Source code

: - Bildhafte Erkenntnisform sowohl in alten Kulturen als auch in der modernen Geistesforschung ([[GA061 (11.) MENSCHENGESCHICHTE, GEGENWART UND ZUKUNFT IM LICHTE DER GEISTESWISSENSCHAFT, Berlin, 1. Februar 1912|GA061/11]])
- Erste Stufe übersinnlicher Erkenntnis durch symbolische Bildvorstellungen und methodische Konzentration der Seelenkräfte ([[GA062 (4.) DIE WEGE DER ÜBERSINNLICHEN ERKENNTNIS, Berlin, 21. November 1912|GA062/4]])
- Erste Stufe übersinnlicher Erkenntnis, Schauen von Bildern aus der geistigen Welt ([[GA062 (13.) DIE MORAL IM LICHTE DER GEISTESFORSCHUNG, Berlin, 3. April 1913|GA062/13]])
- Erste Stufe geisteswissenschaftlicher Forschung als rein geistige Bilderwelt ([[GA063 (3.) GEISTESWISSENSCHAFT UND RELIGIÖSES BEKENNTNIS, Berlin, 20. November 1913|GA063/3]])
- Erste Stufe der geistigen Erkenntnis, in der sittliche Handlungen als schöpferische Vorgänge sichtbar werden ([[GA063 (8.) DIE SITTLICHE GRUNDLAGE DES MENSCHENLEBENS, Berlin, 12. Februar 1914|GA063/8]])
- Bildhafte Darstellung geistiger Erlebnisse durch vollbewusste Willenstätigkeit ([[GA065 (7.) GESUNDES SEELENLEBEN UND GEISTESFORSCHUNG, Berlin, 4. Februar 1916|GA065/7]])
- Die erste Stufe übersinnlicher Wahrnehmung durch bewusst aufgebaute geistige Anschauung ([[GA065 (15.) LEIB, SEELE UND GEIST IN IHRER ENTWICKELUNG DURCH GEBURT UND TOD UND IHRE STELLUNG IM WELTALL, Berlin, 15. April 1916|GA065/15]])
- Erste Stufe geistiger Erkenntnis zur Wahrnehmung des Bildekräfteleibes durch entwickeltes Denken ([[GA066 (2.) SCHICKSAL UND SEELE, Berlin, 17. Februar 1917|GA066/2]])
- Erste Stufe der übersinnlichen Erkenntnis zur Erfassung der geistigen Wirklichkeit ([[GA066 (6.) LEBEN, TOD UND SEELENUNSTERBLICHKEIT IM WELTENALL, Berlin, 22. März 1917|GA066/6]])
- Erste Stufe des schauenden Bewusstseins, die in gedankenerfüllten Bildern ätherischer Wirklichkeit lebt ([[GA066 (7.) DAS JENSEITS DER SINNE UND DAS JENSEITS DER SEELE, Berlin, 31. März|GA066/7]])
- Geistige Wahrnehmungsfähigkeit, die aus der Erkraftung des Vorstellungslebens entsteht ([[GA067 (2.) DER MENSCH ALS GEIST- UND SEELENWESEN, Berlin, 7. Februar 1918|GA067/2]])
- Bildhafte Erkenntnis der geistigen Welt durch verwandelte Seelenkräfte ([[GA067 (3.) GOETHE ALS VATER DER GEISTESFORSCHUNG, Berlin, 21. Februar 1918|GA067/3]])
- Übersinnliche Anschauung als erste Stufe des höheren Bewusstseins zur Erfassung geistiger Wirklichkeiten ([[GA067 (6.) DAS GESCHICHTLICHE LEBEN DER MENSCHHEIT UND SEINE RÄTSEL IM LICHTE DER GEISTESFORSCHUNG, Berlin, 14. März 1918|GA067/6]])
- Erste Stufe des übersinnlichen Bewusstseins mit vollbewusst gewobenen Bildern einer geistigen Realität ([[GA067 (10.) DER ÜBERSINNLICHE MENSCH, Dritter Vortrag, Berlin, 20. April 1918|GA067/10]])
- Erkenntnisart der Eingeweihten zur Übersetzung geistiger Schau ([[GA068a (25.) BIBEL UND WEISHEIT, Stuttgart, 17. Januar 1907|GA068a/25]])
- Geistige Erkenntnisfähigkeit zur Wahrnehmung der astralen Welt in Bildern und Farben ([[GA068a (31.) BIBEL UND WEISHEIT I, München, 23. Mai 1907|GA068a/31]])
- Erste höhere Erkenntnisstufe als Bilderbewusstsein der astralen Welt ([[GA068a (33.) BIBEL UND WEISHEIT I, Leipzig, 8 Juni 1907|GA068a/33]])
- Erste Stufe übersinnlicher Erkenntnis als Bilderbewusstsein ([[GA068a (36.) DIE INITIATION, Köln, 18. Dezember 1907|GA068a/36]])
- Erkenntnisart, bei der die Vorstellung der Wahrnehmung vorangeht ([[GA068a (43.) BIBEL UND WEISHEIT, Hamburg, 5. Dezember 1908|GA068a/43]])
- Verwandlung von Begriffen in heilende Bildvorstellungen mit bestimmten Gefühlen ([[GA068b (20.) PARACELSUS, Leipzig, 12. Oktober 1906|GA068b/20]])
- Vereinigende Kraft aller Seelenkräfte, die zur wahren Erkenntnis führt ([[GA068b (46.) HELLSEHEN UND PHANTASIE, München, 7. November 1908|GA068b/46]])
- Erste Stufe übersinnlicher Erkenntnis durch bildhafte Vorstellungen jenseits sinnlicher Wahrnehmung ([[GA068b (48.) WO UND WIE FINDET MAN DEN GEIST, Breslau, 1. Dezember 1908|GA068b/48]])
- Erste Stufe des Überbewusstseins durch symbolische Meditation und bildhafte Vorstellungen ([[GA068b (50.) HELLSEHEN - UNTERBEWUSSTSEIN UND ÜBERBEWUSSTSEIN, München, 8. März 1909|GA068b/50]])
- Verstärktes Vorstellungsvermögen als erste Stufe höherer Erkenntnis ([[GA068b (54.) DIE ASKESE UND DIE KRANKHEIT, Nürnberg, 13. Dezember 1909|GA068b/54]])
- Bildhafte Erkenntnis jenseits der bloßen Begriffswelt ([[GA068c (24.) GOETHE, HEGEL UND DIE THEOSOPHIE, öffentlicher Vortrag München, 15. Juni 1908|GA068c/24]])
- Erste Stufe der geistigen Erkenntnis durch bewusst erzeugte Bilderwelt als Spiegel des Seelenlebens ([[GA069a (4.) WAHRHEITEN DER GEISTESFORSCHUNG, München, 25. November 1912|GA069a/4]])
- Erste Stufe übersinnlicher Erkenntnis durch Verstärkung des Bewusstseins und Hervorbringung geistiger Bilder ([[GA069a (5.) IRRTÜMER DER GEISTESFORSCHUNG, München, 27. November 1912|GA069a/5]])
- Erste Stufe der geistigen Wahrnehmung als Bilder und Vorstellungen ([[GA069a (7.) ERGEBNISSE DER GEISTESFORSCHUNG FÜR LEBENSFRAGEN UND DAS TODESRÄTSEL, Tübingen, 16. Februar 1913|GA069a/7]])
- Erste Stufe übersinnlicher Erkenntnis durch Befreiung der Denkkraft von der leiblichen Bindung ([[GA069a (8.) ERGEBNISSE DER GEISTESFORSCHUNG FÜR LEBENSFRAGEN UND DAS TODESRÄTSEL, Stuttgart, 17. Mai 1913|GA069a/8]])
**********
◆ Problem details
Above are some records. Report the number of their lines that include "Juni", and add nothing else.

◆ Exercise solution
2